Work order —
Each line holding the word "auto" must appear in the answer, copied from the entries.

Entries shown —
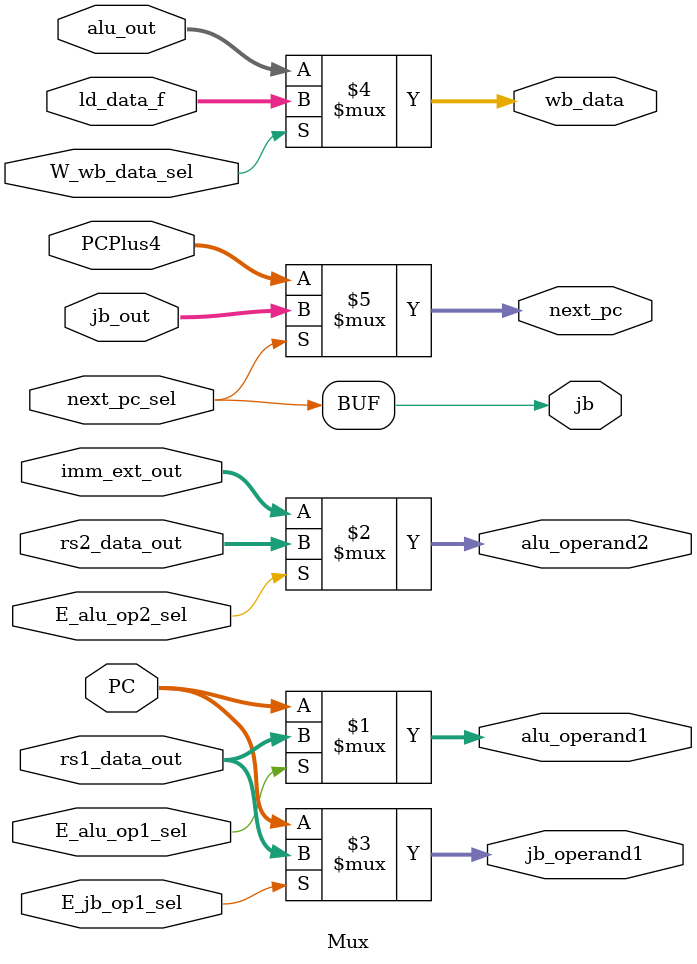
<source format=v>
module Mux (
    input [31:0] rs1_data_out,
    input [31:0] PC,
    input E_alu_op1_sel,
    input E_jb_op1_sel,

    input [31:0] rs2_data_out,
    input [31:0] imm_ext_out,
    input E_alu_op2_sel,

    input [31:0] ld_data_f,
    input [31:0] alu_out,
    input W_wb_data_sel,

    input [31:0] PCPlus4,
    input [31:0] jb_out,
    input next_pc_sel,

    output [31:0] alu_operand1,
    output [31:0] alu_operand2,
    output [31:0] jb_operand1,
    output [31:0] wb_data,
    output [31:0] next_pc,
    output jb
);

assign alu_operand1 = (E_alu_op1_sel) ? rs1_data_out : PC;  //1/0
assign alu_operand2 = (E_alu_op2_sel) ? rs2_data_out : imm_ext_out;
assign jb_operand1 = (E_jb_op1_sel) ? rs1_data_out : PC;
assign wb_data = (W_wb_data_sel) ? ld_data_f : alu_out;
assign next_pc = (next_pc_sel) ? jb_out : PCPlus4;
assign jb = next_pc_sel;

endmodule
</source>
* * *
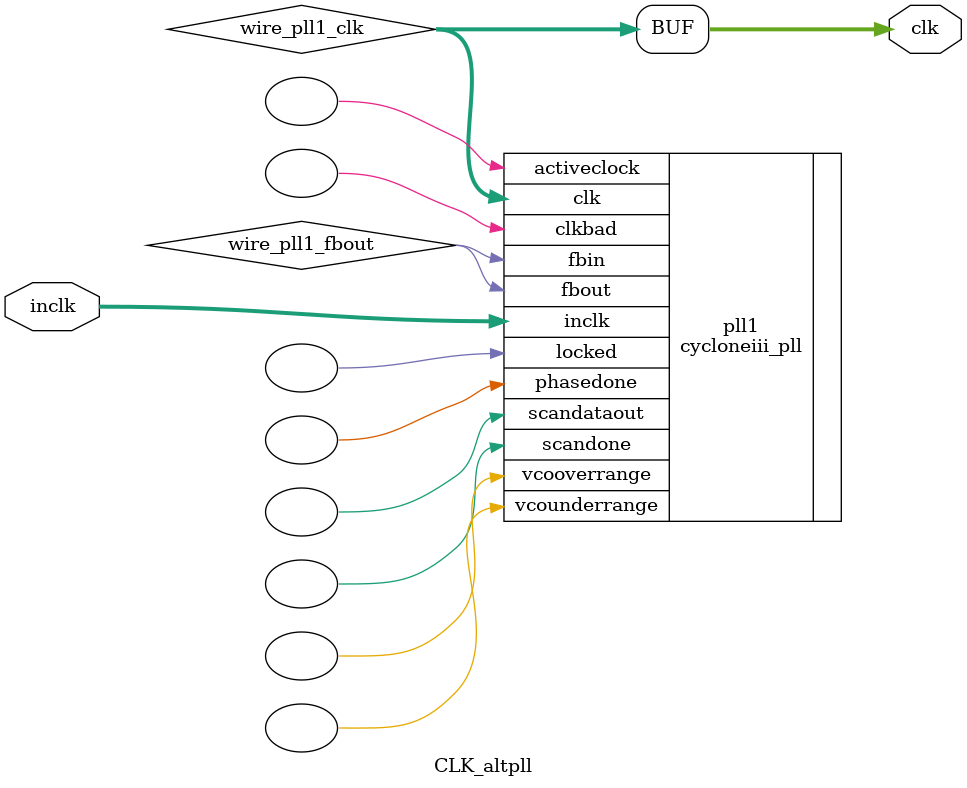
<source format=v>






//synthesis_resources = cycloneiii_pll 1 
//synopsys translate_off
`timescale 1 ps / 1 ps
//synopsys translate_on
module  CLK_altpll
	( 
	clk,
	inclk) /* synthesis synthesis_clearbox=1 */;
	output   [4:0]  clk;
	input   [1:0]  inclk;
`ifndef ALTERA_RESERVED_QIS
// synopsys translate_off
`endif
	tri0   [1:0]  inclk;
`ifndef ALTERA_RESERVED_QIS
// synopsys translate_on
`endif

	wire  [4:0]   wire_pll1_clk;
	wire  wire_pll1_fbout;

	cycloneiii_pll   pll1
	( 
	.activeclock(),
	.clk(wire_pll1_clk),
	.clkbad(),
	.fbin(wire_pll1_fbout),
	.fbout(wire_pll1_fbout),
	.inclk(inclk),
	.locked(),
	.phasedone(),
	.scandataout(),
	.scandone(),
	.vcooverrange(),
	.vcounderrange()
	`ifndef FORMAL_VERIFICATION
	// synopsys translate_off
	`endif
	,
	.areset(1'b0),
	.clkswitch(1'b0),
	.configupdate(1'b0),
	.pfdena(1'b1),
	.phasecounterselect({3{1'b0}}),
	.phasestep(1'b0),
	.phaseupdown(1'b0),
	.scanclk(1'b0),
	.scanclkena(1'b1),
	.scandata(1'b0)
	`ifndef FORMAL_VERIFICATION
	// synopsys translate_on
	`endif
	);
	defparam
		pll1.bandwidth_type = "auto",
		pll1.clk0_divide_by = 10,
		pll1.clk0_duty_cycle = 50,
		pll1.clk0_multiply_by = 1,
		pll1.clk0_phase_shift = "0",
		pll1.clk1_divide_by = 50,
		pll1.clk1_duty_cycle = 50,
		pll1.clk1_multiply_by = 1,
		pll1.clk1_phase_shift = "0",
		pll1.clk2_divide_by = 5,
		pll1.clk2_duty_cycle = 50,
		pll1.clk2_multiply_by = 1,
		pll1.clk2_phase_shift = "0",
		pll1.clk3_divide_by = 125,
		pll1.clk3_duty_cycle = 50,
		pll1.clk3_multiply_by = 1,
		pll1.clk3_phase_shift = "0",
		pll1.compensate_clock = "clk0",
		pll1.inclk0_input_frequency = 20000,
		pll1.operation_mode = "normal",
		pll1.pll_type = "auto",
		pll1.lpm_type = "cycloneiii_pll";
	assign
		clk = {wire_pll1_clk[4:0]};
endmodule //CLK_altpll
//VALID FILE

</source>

Task answer —
		pll1.bandwidth_type = "auto",
		pll1.pll_type = "auto",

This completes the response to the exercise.